PROBLEM TO WORK ON:
From the records below, please copy word for word the lines that start at the one containing "ausschlaggebend für deren" and end after the one containing "Die späteren Jahre: Vermächtnis und Verlust".
===== INFORMATION SUPPLIED =====
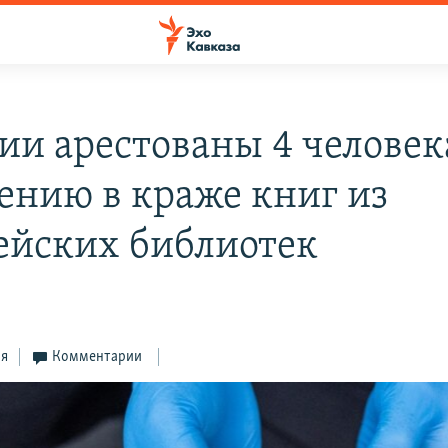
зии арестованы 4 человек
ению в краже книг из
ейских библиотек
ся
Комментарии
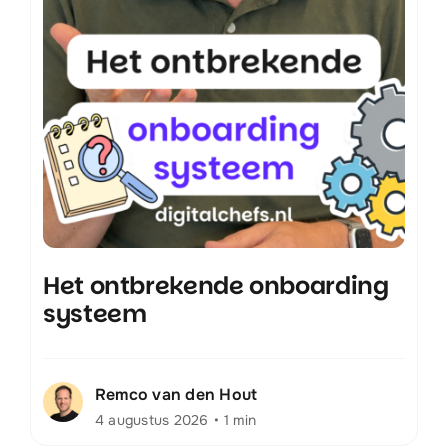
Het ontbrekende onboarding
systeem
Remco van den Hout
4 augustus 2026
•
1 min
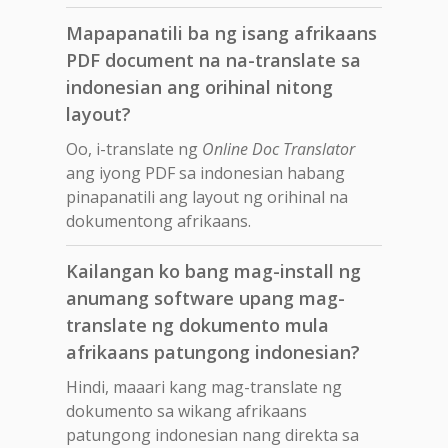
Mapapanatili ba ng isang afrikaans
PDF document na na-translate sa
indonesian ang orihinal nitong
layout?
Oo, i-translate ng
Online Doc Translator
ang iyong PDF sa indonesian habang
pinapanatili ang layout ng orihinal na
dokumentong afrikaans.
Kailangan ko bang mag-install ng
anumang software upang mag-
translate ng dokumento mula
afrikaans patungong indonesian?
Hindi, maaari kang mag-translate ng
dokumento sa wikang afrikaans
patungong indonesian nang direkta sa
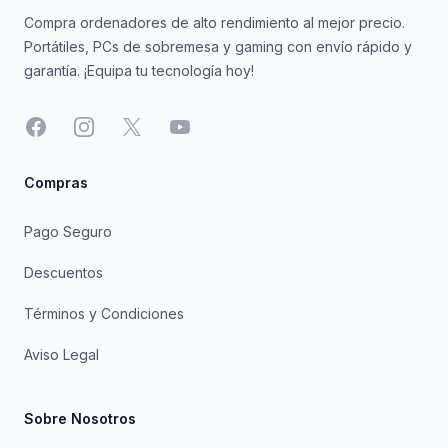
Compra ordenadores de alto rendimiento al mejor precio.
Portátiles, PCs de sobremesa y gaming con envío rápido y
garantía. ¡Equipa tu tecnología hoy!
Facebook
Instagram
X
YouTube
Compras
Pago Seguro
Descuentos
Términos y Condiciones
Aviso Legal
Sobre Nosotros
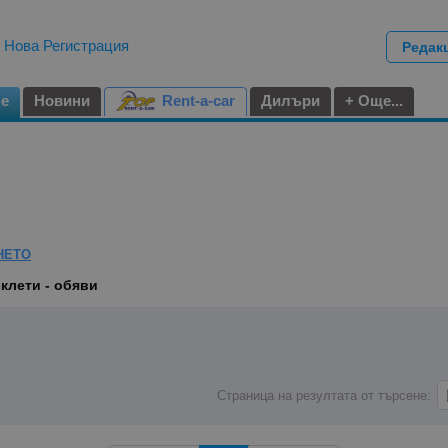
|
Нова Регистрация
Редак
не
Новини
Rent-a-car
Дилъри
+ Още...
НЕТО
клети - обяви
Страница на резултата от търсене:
=====
===== INFORMATION SUPPLIED =====
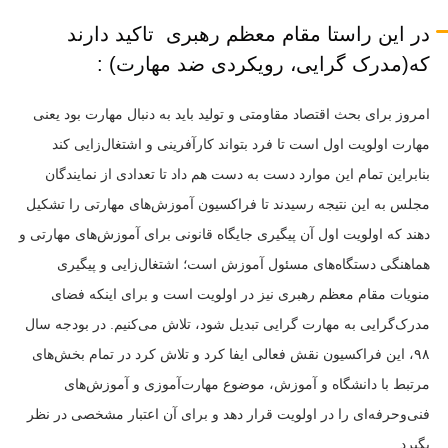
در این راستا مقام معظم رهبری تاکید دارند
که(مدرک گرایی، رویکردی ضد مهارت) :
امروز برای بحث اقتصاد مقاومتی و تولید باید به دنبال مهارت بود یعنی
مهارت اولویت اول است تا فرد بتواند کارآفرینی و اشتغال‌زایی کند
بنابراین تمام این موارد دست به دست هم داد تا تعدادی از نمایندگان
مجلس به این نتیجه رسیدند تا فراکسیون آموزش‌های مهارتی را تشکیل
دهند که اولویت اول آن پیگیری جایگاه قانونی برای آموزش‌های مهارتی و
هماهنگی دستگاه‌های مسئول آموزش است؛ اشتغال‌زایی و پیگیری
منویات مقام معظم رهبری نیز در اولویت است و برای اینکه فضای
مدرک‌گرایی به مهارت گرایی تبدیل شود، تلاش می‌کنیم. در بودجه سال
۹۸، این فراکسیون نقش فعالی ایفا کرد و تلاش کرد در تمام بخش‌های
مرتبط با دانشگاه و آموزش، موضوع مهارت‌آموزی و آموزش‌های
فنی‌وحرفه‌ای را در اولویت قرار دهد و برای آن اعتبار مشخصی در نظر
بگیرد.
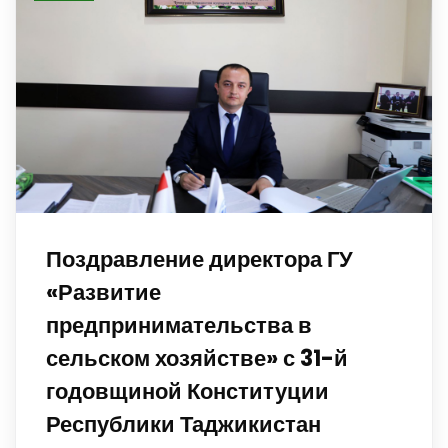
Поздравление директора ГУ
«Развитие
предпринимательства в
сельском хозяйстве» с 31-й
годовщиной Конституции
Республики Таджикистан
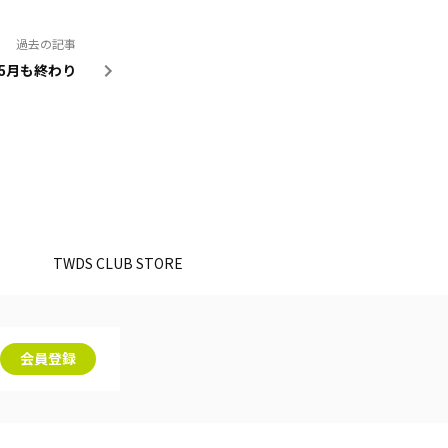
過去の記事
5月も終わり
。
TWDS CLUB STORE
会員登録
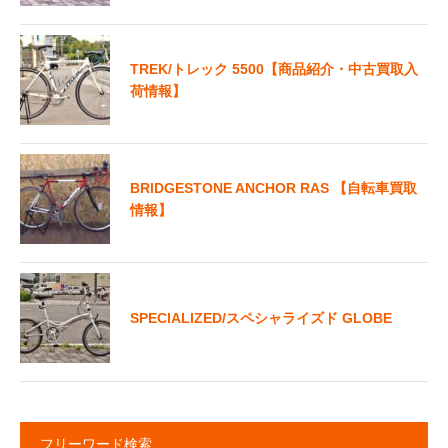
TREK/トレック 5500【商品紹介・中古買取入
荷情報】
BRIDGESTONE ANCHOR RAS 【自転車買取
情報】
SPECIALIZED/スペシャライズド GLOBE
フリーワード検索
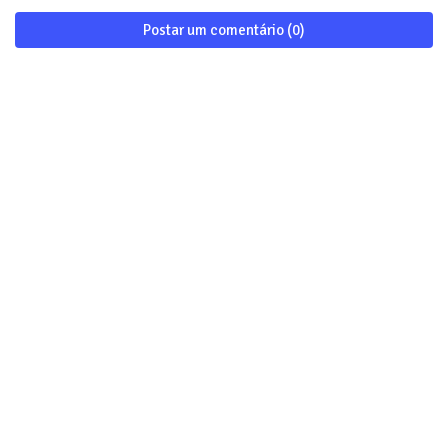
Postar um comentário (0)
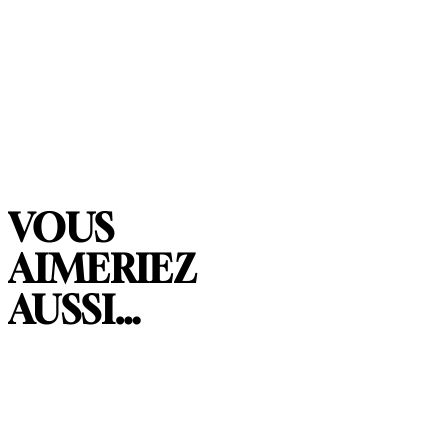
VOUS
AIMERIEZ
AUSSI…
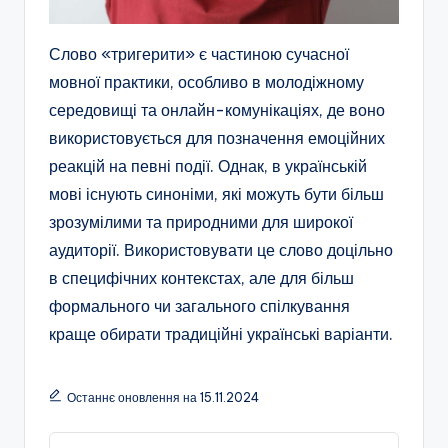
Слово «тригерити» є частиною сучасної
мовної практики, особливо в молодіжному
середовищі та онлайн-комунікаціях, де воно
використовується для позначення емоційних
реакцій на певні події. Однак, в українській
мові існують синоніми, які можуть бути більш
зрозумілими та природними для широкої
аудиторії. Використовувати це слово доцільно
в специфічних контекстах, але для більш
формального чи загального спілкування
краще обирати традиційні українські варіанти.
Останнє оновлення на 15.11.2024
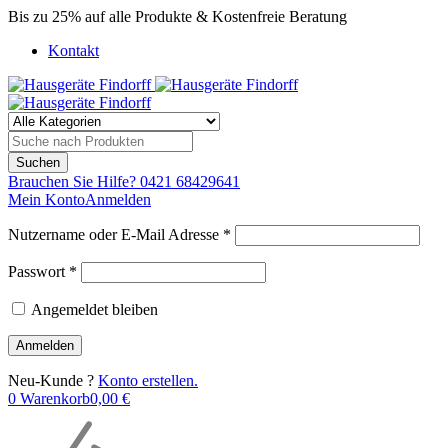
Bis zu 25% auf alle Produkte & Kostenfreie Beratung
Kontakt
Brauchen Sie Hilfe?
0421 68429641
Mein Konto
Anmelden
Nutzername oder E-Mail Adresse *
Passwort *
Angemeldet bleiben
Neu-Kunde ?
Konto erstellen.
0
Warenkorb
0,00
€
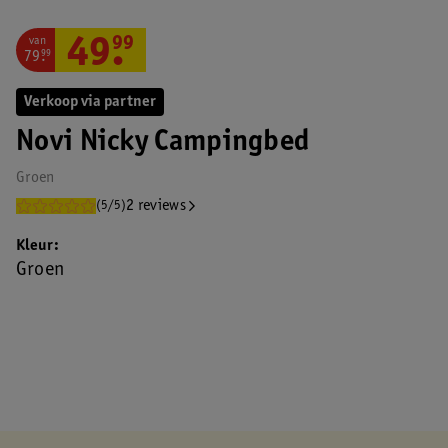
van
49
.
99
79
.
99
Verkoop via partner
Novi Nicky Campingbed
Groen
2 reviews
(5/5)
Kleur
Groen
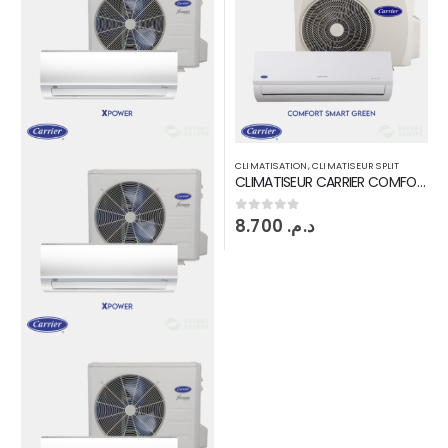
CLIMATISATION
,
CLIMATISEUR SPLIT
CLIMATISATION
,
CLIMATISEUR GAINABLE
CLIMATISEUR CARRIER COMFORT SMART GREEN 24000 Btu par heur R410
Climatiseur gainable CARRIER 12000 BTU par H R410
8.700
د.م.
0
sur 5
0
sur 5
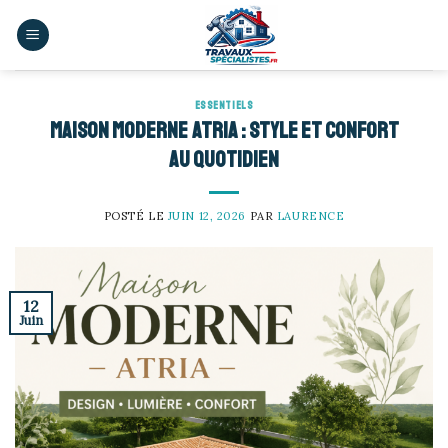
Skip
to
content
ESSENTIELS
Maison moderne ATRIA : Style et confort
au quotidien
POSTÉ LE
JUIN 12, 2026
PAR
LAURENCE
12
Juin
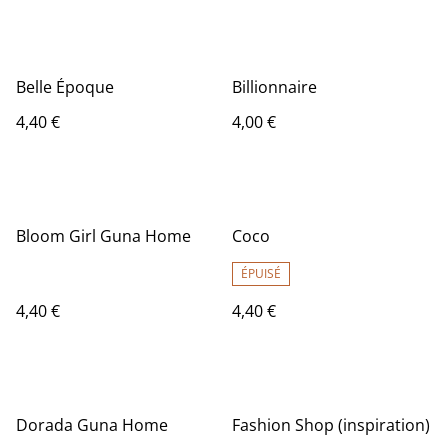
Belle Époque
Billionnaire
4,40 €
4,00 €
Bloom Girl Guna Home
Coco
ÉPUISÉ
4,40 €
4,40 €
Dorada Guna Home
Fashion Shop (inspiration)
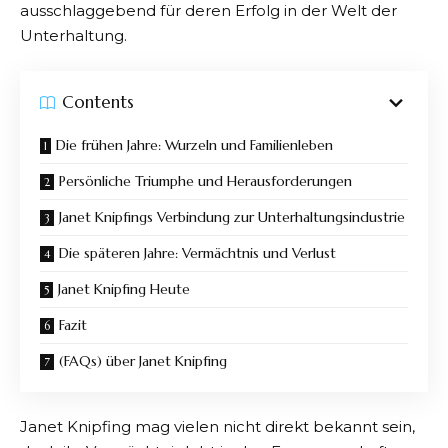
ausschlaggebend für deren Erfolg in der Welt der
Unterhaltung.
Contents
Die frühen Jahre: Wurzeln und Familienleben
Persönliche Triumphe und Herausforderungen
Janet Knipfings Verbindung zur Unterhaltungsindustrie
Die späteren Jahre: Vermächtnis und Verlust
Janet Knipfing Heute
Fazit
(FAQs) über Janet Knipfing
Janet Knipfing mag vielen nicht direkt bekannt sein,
=====
===== INFORMATION SUPPLIED =====
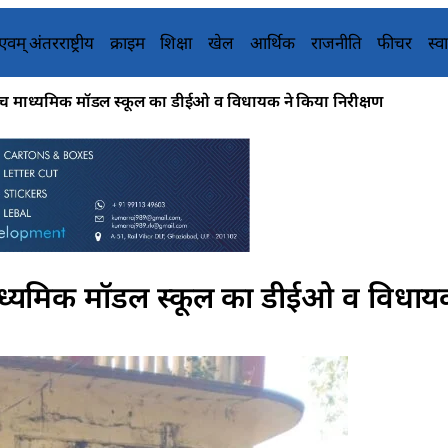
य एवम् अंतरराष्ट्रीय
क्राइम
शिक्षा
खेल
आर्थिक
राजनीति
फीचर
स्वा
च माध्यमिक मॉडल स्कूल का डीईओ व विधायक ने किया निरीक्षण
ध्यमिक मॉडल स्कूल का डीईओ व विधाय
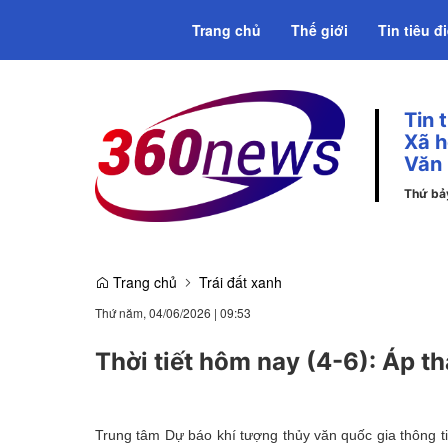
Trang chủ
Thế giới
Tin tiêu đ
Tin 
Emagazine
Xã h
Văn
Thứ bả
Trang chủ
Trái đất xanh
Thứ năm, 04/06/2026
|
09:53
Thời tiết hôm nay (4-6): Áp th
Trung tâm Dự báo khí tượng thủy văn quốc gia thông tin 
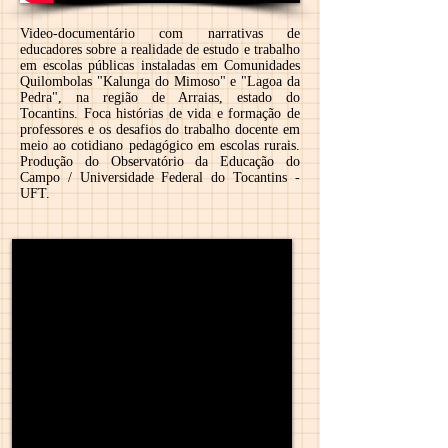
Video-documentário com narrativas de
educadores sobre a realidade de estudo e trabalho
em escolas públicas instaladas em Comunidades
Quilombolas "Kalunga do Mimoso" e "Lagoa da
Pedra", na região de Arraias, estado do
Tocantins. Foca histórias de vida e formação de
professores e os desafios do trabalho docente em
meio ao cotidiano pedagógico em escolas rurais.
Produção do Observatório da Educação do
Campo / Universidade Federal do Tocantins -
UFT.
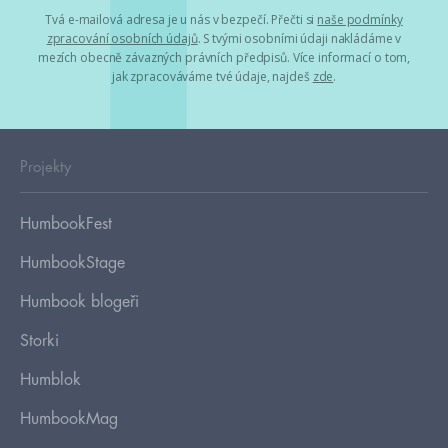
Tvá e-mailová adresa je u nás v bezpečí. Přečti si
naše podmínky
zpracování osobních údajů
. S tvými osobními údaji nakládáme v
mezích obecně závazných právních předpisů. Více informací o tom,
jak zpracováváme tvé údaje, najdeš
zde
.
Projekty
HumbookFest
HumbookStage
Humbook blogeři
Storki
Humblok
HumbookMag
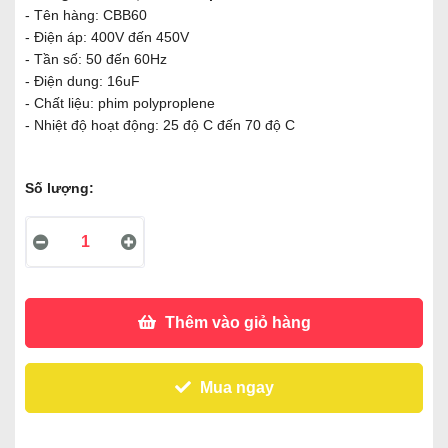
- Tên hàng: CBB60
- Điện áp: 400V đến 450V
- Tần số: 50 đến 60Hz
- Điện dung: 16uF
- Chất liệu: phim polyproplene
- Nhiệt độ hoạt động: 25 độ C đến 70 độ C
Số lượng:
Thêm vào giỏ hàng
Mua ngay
=====
RESULT FOR THIS EXERCISE:
ausschlaggebend für deren Erfolg in der Welt der
Unterhaltung.
Contents
Die frühen Jahre: Wurzeln und Familienleben
Persönliche Triumphe und Herausforderungen
Janet Knipfings Verbindung zur Unterhaltungsindustrie
Die späteren Jahre: Vermächtnis und Verlust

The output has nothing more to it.